Let $(X_n)_{n\ge 0}$ be a process for which $X_0$ is uniform on $(0,1)$ and, for $0<\alpha <1$ and $n\ge 0$, we have:
$X_{n+1} = \alpha X_n + 1 -\alpha$ with probability $X_n$
$X_{n+1} = \alpha X_n$ with probability $1-X_n$.
What are the limiting properties of $X_n$ as $n\to \infty$?
It is easy to see that $0<X_n<1$ and also that $X_n$ is a martingale, and so by the Martingale Convergence Theorem, we must have $\lim_{n\to\infty} X_n =X$ where $X$ is a random variable that is almost surely finite. But I cannot deduce anything else about $X$. Can we even say anything else, and if so, how?

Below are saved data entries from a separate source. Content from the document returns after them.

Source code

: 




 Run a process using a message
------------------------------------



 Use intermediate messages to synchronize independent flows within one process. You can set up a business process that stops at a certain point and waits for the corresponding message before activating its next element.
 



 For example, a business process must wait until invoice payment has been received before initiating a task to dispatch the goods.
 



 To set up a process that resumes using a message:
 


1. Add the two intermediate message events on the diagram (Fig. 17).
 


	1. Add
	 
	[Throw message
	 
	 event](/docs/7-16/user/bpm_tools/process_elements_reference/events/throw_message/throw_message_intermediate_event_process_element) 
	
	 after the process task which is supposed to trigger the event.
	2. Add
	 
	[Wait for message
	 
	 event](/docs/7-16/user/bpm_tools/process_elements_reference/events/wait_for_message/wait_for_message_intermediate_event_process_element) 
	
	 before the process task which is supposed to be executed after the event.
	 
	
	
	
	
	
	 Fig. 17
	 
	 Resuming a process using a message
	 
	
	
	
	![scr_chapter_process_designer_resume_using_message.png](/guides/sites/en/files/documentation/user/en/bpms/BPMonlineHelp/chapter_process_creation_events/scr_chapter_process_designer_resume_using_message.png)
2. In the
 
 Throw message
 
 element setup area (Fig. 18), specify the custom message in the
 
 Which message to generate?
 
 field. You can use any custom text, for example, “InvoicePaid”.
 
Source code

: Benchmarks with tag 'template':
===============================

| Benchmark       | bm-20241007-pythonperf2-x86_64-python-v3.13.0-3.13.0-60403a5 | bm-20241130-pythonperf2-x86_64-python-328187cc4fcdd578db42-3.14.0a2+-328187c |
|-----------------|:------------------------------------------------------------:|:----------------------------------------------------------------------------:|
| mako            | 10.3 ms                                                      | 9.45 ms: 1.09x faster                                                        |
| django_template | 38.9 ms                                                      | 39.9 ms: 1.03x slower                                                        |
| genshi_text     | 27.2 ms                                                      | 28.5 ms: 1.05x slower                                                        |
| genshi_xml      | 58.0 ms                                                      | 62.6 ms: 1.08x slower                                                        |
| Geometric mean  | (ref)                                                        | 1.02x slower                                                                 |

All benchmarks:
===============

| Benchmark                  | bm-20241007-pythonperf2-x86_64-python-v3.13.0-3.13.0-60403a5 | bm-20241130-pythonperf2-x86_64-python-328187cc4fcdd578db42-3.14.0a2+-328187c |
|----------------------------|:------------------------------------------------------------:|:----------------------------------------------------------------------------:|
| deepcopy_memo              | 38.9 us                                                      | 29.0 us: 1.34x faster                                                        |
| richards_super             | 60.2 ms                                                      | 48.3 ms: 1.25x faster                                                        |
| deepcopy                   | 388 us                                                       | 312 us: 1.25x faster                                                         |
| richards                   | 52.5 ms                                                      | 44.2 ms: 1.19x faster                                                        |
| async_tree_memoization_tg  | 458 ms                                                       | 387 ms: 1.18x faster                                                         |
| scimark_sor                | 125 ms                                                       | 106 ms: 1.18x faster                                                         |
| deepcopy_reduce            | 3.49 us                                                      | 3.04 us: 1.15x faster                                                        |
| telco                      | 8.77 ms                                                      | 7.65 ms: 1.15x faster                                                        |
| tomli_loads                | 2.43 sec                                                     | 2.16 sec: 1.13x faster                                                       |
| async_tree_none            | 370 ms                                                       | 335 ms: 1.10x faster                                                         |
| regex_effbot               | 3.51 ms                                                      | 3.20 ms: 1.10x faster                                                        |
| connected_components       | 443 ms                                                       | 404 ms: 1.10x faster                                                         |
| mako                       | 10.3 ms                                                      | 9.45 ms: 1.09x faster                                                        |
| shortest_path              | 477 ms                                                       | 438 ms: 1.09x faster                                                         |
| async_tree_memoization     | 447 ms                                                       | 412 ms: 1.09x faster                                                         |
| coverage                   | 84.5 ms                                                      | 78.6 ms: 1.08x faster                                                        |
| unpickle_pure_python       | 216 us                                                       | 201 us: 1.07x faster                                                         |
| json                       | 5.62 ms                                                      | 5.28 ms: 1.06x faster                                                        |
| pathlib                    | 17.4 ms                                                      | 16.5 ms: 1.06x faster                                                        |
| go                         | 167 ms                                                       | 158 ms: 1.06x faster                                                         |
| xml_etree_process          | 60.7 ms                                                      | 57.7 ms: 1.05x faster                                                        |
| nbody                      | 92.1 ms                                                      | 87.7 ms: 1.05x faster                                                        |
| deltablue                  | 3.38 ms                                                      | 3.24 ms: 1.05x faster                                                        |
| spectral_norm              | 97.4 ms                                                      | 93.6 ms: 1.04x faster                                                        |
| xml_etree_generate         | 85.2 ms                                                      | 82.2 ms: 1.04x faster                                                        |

Assuming that the choice of values of $X_{n+1}$ is made independently of $\mathcal{F}_n = \sigma(X_0, \cdots, X_n)$, notice that
$$\frac{X_{n+1} - \alpha X_n}{1-\alpha}$$
is a $\{0,1\}$-valued random variable, i.e., a Bernoulli random variable that converges almost surely to $X$. So $X$ is also a Bernoulli random variable. Then the law of $X$ is determined by the parameter
$$p = \Bbb{P}(X = 1) = \Bbb{E}[X]$$
which is easily computed from the martingale nature of $(X_n)$.
(This is essentially what @Did is explaining in the comment.)